İlişkilerde bazı bağlar “Kangren” gibidir. İlişki yara haline gelmiştir. Acı vermektedir. Göz göre göre yaranın düzeleceğini, geçeceğini beklersin. Bu aslında yok oluşu beklemek gibidir.
Oysa ki yaşam bir adım ötededir.
O yaşama adım atmanın, hayatın lezzetini yaşamanın tek yolu vardır.
Kangren olan organı kesip atmak. Evet, acı verecektir. Giden artık asla geri gelmeyecektir. Ama giden, sana yaşamını, özgürlüğünü verecektir.
Koparamadığın bağları düşün! Ne yardan, ne serden dediğin zamanları. Hangisinin yanında “an” da oldun? Hangisi ile gerçekten mutlu oldun? Üstelik bir değil, birkaç yara oldu bedeninde, yüreğinde. Böylece daha zor oldu, geçmiş bağlardan kurtulmak. İlişkini, ilişkilerini bitirmek.
Düşün, düşün de, düşününce de olmuyor değil mi?
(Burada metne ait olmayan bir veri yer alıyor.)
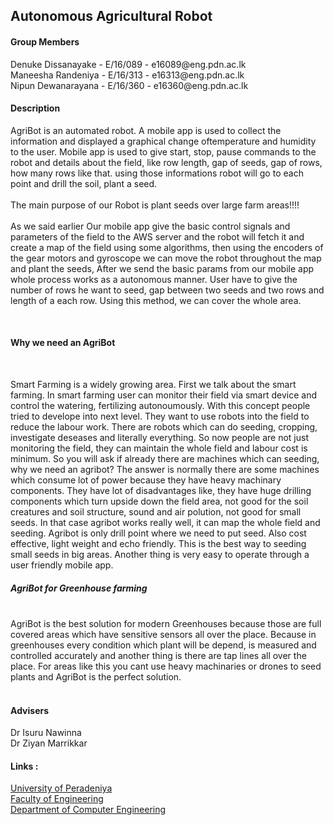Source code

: <!DOCTYPE html>
<html>
<head>
	<h2>Autonomous Agricultural Robot</h2>
</head>
<body>
	<h4>Group Members</h4>
		<div>
			<div>Denuke Dissanayake - E/16/089 - e16089@eng.pdn.ac.lk</div>
			<div>Maneesha Randeniya - E/16/313 - e16313@eng.pdn.ac.lk</div>
			<div>Nipun Dewanarayana - E/16/360 - e16360@eng.pdn.ac.lk</div>
		</div>
    <h4>Description</h4>
		<p>
			<div>AgriBot is an automated robot. A mobile app is used to collect the information and displayed a graphical change oftemperature and humidity to the user. Mobile app is used to give start, stop, pause commands to the robot and details about the field, like row length, gap of seeds, gap of rows, how many rows like that.
using those informations robot will go to each point and drill the soil, plant a seed.
      </div><br>
			<div>The main purpose of our Robot is plant seeds over large farm areas!!!!</div><br>
      <div>As we said earlier Our mobile app give the basic control signals and parameters of the field to the AWS server and the robot will fetch it and create a map of the field using some algorithms, then using the encoders of the gear motors and gyroscope we can move the robot throughout the map and plant the seeds, After we send the basic params from our mobile app whole process works as a autonomous manner. User have to give the number of rows he want to seed, gap between two seeds and two rows and length of a each row. Using this method, we can cover the whole area.
      </div>
		</p>
	<br>
	<h4>Why we need an AgriBot</h4>
	<br>
	<p>
	<div>
		Smart Farming is a widely growing area. First we talk about the smart farming. In smart farming user can monitor their field via smart
device and control the watering, fertilizing autonoumously. With this concept people tried to develope into next level. They want to use 
robots into the field to reduce the labour work. There are robots which can do seeding, cropping, investigate deseases and literally everything.
So now people are not just monitoring the field, they can maintain the whole field and labour cost is minimum. So you will ask if already 
there are machines which can seeding, why we need an agribot? The answer is normally there are some machines which consume lot of power
because they have heavy machinary components. They have lot of disadvantages like, they have huge drilling components which turn upside down the 
field area, not good for the soil creatures and soil structure, sound and air polution, not good for small seeds. In that case agribot 
works really well, it can map the whole field and seeding. Agribot is only drill point where we need to put seed. Also cost effective,
light weight and echo friendly. This is the best way to seeding small seeds in big areas. Another thing is very easy to operate through 
a user friendly mobile app.
	</div>
	<div>
		<h5>AgriBot for Greenhouse farming</h5><br>
	</div>
	<div>
		AgriBot is the best solution for modern Greenhouses because those are full covered areas which have sensitive sensors all over the place.
Because in greenhouses every condition which plant will be depend, is measured and controlled accurately and another thing is there are tap
lines all over the place. For areas like this you cant use heavy machinaries or drones to seed plants and AgriBot is the perfect solution.
	</div><br>
	</p> 
	
   <h4>Advisers</h4>
    <div> Dr Isuru Nawinna </div>
    <div> Dr Ziyan Marrikkar </div>
		<h4>Links :</h4>
			<div>
				<div><a href="https://www.pdn.ac.lk/academics/academics.php/ "> University of Peradeniya</a> </div>
				<div><a href="http://eng.pdn.ac.lk/"> Faculty of Engineering</a></div>
        <div><a href="http://www.ce.pdn.ac.lk/"> Department of Computer Engineering </a> </div>
			</div>
	
	
</body>
</html>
Mantık ve dürtüler, anlık zevkler, geçici tatminler ağır basıyor…
Kararlar kalpten verilmeli.
Verilen karar bir “an”da satır gibi inmeli yaranın yanına. Kopup gitmeli yaralı uzuvla geçmişin bağları.
İlişkiler, seni ve sevdiklerini, aslında sevdiğini sandıklarını geliştirmiyordu. Sadece bağımlılık oluşuyordu. Kurtarıcı olmak hoşuna gidiyordu belki. Belki de kurban rolü oynamak. Her durumda yara büyüyor, yaşam tükeniyordu.
Olmak, böyle bir şey olmalıydı. Korkmadan, yaşamak için kesilip atılmalıydı kangren olan yara. İşte o zaman evren sunacaktı sana yaşamın zenginliklerini. Armağan olarak verecekti sana gerçek sevgiyi.
“Yaşam cesurları sever” sözünü hatırlayın.
Cesur olmak, yaşama sarılmak, bir “an”da acı çekip, bir “an”da geçmişin bağlarından kurtulmakla başlar.
Değişim “an” meselesidir.
Cesur olduğunda yürek, gideni aramayı değil, yaşamına çektiğine ŞÜKRAN duymayı öğrenir.